Les photos et témoins renforcent le dossier, ils ne le remplacent pas. Prenez des clichés larges (positionnement des véhicules, environnement, panneaux) et rapprochés (dégâts, plaques). Notez les coordonnées de tout témoin présent — un témoignage écrit et signé a plus de poids qu’un simple nom noté à la volée.

Le constat impacte votre relevé d’informations. Que vous soyez jugé responsable ou non, l’accident apparaît sur votre historique et sera transmis via le relevé d’informations en cas de changement d’assureur. Un accident responsable mal documenté peut peser plus lourd que nécessaire si les faits n’ont pas été correctement établis.

En cas de blocage persistant sur les responsabilités, votre interlocuteur naturel reste le service réclamation de votre assureur. Si le désaccord subsiste après cette étape, le Médiateur de l’assurance peut être saisi gratuitement — une ressource souvent méconnue mais utile lorsque deux assureurs ne parviennent pas à s’accorder sur une répartition de responsabilité qui vous pénalise.

Checklist récapitulative

  • Vérifier la présence d’un constat vierge et d’un stylo dans le véhicule
  • Sécuriser les lieux avant toute chose (gilet, triangle, appel des secours si blessé)
  • Relever identité, permis, plaque, assureur et numéro de contrat du tiers
  • Remplir chaque colonne soi-même, ne jamais laisser l’autre remplir la sienne
  • Dessiner un croquis fidèle avec sens de circulation et signalisation
  • Cocher les circonstances réelles, sans en omettre ni en inventer
  • Ajouter des observations factuelles en cas de désaccord, sans refuser de signer
  • Prendre des photos larges et rapprochées, noter les coordonnées de témoins
  • Conserver une copie ou une photo du constat signé avant envoi
  • Envoyer le constat à son assureur dans le délai contractuel (généralement 5 jours ouvrés)
  • Vérifier l’impact potentiel sur le bonus-malus et le relevé d’informations
  • Contacter le service réclamation, puis le Médiateur de l’assurance en dernier recours si désaccord persistant

FAQ

Faut-il toujours remplir un constat amiable après un accident ?

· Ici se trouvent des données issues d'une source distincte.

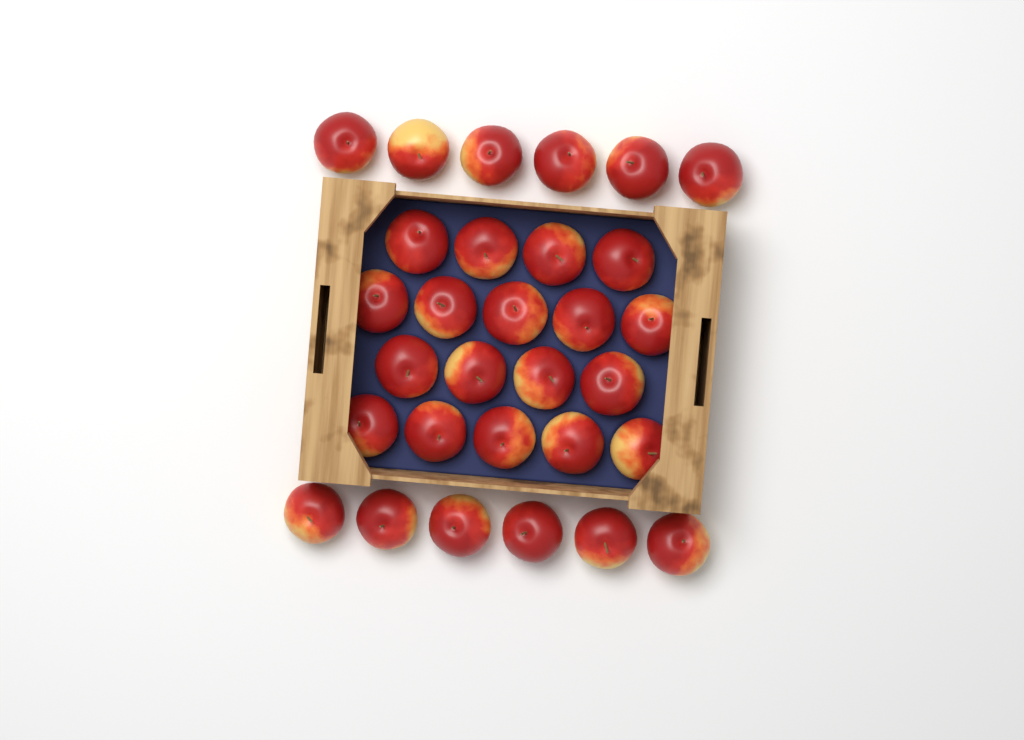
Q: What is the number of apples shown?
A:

Ce n’est pas une obligation légale au sens strict, mais c’est le document que la quasi-totalité des assureurs demandent pour traiter un dossier rapidement. En son absence, une déclaration accompagnée de témoignages et de photos reste possible, mais le traitement peut être plus long.

Que faire si l’autre conducteur refuse de signer le constat ?

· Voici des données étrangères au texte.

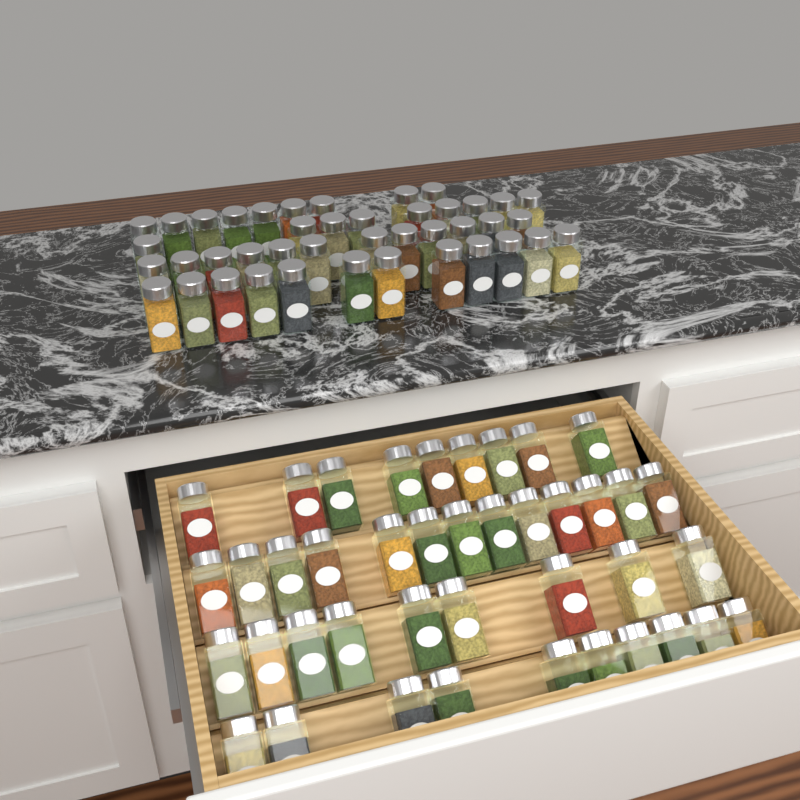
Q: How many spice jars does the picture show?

Vous pouvez tout de même déclarer l’accident à votre assureur avec votre propre récit des faits, idéalement appuyé par des photos et des témoins. Notez sur place l’identité et l’immatriculation du véhicule du tiers, même en l’absence de signature commune.

Combien de temps a-t-on pour envoyer le constat à son assureur ?

La plupart des contrats prévoient un envoi dans les 5 jours ouvrés suivant l’accident, mais ce délai peut varier selon les conditions générales de votre contrat. Il est préférable de l’envoyer le plus tôt possible, idéalement le jour même ou le lendemain.

Un constat mal rempli peut-il empêcher une indemnisation ?

Un constat imprécis ou incomplet ne bloque pas systématiquement l’indemnisation, mais il complique l’analyse des responsabilités et peut ralentir le dossier. Un croquis clair et des circonstances correctement cochées restent les meilleurs garants d’un traitement fluide.

Que faire en cas d’accident sans tiers identifié ?

Déclarez l’accident à votre assureur en détaillant les circonstances, avec photos et témoins si disponibles, même sans constat commun. La prise en charge dépendra ensuite des garanties souscrites dans votre contrat, d’où l’intérêt de vérifier ce point avant de choisir entre une formule au tiers et une formule plus étendue.

Conclusion

Remplir un constat amiable n’a rien de complexe une fois que l’on connaît les bons réflexes : sécuriser, décrire les faits sans juger, cocher avec rigueur, signer en connaissance de cause. C’est souvent après un accident, en découvrant l’impact réel des franchises ou du bonus-malus sur votre prochaine cotisation, que l’on se pose la question de comparer les offres du marché.